Expenses With Lasting Benefits
Expenses that provide lasting benefits are considered “capital.” Those are the renovations and repairs that will be around for your tenants to enjoy for years to come. Some common capital expenses you might claim on your rental property include a new roof, vinyl siding, and new windows. Short-term repair costs are generally considered current expenses. Some common examples of current expenses include interior painting, repaving the driveway, and landscaping.
“Expenditures that have a long-term benefit should be capitalized, while expenses that are often reoccurring and have a short term benefit should be expensed in the current period,” says Brendan McCann, a chartered professional accountant at Kudlow & McCann in Toronto. “Taxpayers have a bias to expense everything as this will reduce net income in the current year. The Canada Revenue Agency will monitor certain rental expense accounts and enquire (when a) claim is too high.”
If you add a new addition to the existing unit, you claim the cost as a capital expense since the addition will remain with the building.
However, if you replace walls after a leak or a mold, you claim the cost as a current expense since they were spent on maintenance.
Expenses to Maintain or Improve a Property
Capital expenses are considered those repairs and renovations that improve a property over its previous condition. For example, if you replace the rotting wooden steps on your property’s front porch with brand-new, rock-solid concrete steps, those would be considered a capital expense. Meanwhile, a current expense is one that simply repairs your home and its surroundings to its original condition. For example, if you repair rotting front porch steps, instead of replacing them, you would claim that expense as current.
If you replace the carpet flooring in your rental unit with a new carpet, you can claim the cost as a current expense.
However, if you upgrade to hardwood flooring, you are required to claim it as a capital expense since it is improving the value of the property.
Expenses Not Part of Your Property
The CRA defines such expenses as, “new assets replacing existing assets that are within the property.” A current expense is considered any repair you pay for that replaces something in your rental property.
If you pay to maintain the existing compressor in the building, you claim the cost as a current expense. However, if you buy a new compressor for your rental property, you would claim it as a capital expense; that’s because the new part wasn’t originally part of your home when it was built.
Also paying an electrician to rewire your home would be considered a current expense, as long as it doesn’t improve your home above and beyond its original condition. While replacing faulty wiring in your home with similar wiring is a current expense, upgrading your power from 100 AMP to 200 AMP would be considered capital since it’s an improvement.
The Value of the Expense
When trying to figure out if an expense is current or capital, you have to consider its value. If the value is high in relation to the value of the property value, then it is a capital expense.

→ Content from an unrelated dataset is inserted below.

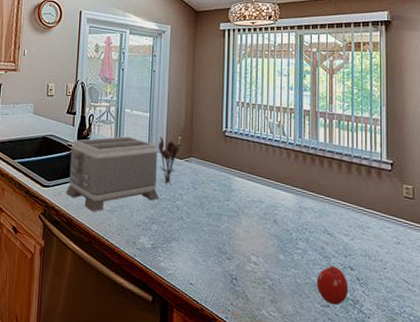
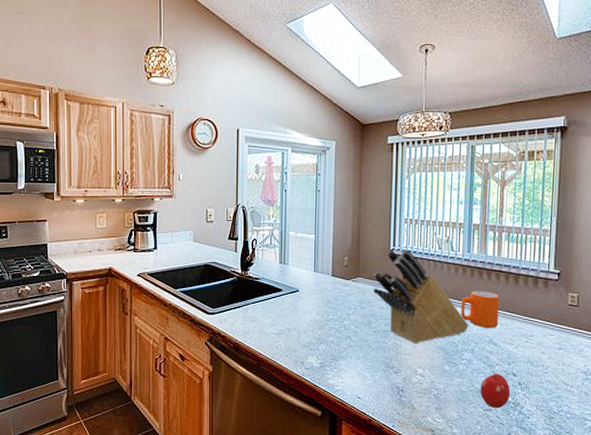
toaster: present [66,136,159,212] -> none [231,260,326,336]
utensil holder: present [159,136,179,185] -> none [325,258,346,305]
knife block: none [206,132,303,230] -> present [373,249,469,344]
mug: none [294,177,333,217] -> present [461,291,500,328]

Current expenses are those costs you put off until later.
If you built a new detached garage it would be considered a capital expense even though you used similar materials that are used in current expenses such as fixing a crack in an existing garage wall. The new garage will cost substantially more in relation to the value of the house than fixing a wall.

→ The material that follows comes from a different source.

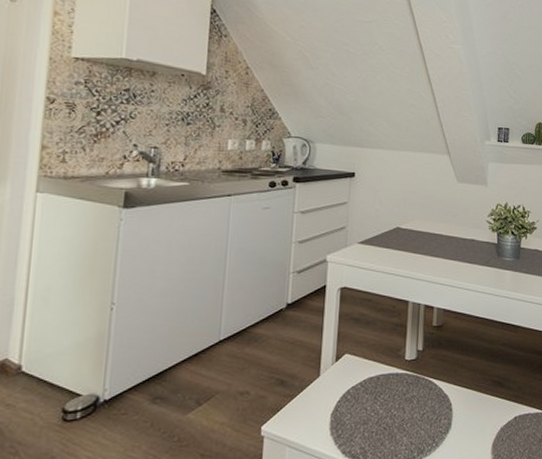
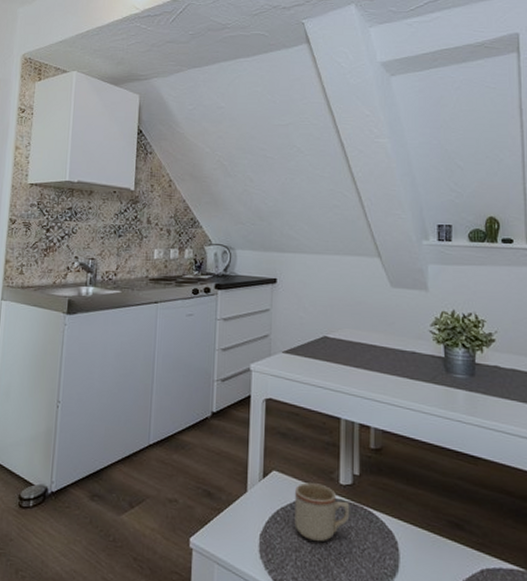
mug: none [364,361,414,412] -> present [294,482,350,541]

The Intention of the Repairs
Ordinary maintenances on an existing building that is already being used to earn income are considered current expenses; on the other hand, repairs made on a newly acquired property to prepare it for business are considered capital expenses even if these expenses would have been considered current expenses for an existing property.

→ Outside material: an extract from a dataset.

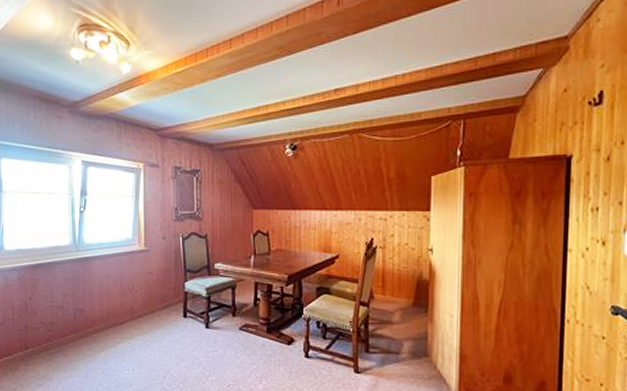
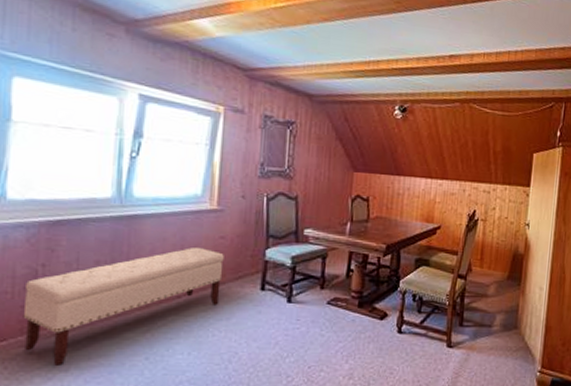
bench: none [20,281,153,376] -> present [23,246,224,367]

Repairs made to Sell or to Maintain
Maintenance repairs that are originally considered current expenses in a currently used property, would be considered capital expenses if they were made to improve the condition of the property to sell it.
The cost of replacing damaged subfloors in a currently rented property is a current expense. However, if you are doing the same renovations on a property in anticipation to sell it, you claim the costs as capital expenses.